The album's rollout saw the release of three singles: "In Heaven," "Everybody Wants To Love You" and "The Woman That Loves You. "In Heaven," was released on January 20, 2016 and premiered via Stereogum as the album's lead single.[7] "Everybody Wants to Love You" and "The Woman That Loves You" were released on February 18 and March 8 respectively.[8] The latter track was premiered via The Fader.[9] The album itself was released on April 1, 2016 in the US. After Japanese Breakfast signed to the record label Dead Oceans, Psychopomp was re-released internationally, both of on August 19, 2016.[10]
To promote the album, Zauner opened for Japanese-American singer-songwriter Mitski alongside American singer Jay Som.[11] Later the same year, she performed in the UK to promote Psychopomp
Psychopomp is a dream pop,[13] indie pop, and lo-fi album. According to AllMusic's Tim Sendra, "the album has all the hallmarks of a homemade lo-fi album, but also has the feel of a wobbly '80s pop album played on a long-lost cassette." Sendra also wrote that the album's sound shifts between "guitar-lashed indie rock with swooping synths ("Rugged Country"), melancholy ballads played on tear-stained keys ("Jane Cum," "Triple 7"), driving pop/rock with pumped-up hooks ("Everybody Wants to Love You"), and bass-heavy, almost painfully heartfelt indie rock ("Heft")". Nina Corcocan of Consequence of Sound wrote: "It's lo-fi heart with detailed production, the type of pop that feels homey and familiar — which is doubly surprising given Zauner’s other band, Little Big League, is full of jock riffs and chunky guitar rock." PopMatters Jasper Bruce thought that the album serves "cocktails of electronic, garage rock and lyrical vocals."

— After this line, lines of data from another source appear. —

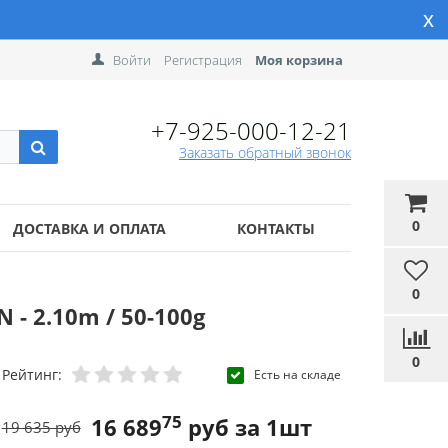
x
Войти
Регистрация
Моя корзина
+7-925-000-12-21
Заказать обратный звонок
0
ДОСТАВКА И ОПЛАТА
КОНТАКТЫ
0
- 2.10m / 50-100g
0
Рейтинг:
Есть на складе
75
16 689
руб за 1шт
19 635 руб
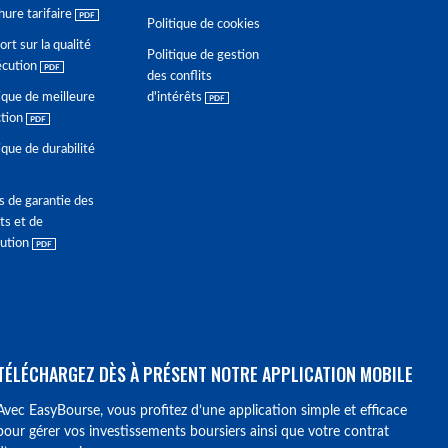
hure tarifaire
Politique de cookies
rt sur la qualité
Politique de gestion
écution
des conflits
ique de meilleure
d'intérêts
ction
ique de durabilité
s de garantie des
ts et de
lution
TÉLÉCHARGEZ DÈS À PRÉSENT NOTRE APPLICATION MOBILE
Avec EasyBourse, vous profitez d’une application simple et efficace
pour gérer vos investissements boursiers ainsi que votre contrat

Psychopomp received generally positive reviews from music critics. At Metacritic, which assigns a normalized rating out of 100 to reviews from critics, the album received an average score of 76, which indicates "generally favorable reviews", based on five reviews. AllMusic critic Tim Sendra, who described the record as "an impressive work by an artist well worth watching in the future", wrote, "Zauner's songs don't need dressing up; time and again she and Eisenberg make the right choices that allow the melodies to breathe and the emotions to flow unhindered by artifice." Consequence of Sounds Nina Corcoran wrote, "Psychopomp chases joy while replicating it in the process, leaving you full of the belief that this could be your year after all." Pitchfork critic Laura Snapes wrote that the record "offers much more than that: at once cosmically huge and acutely personal, Zauner captures grief for the perversely intimate yet overwhelming pain it is. Long may she keep at this music thing." PopMatters Jasper Bruce wrote that Psychopomp "juggles spacy soundscapes with insistent, driving grooves. For the most part, the record pulls off this balancing act seemingly effortlessly and with style." Spin critic Anna Gaca described it as "a sharp-edged exploration of how loneliness and longing form into brittle personal shields."
PopMatters listed the album as number 3 on its list of "The 10 Best Shoegaze and Dream Pop Albums of 2016".[14]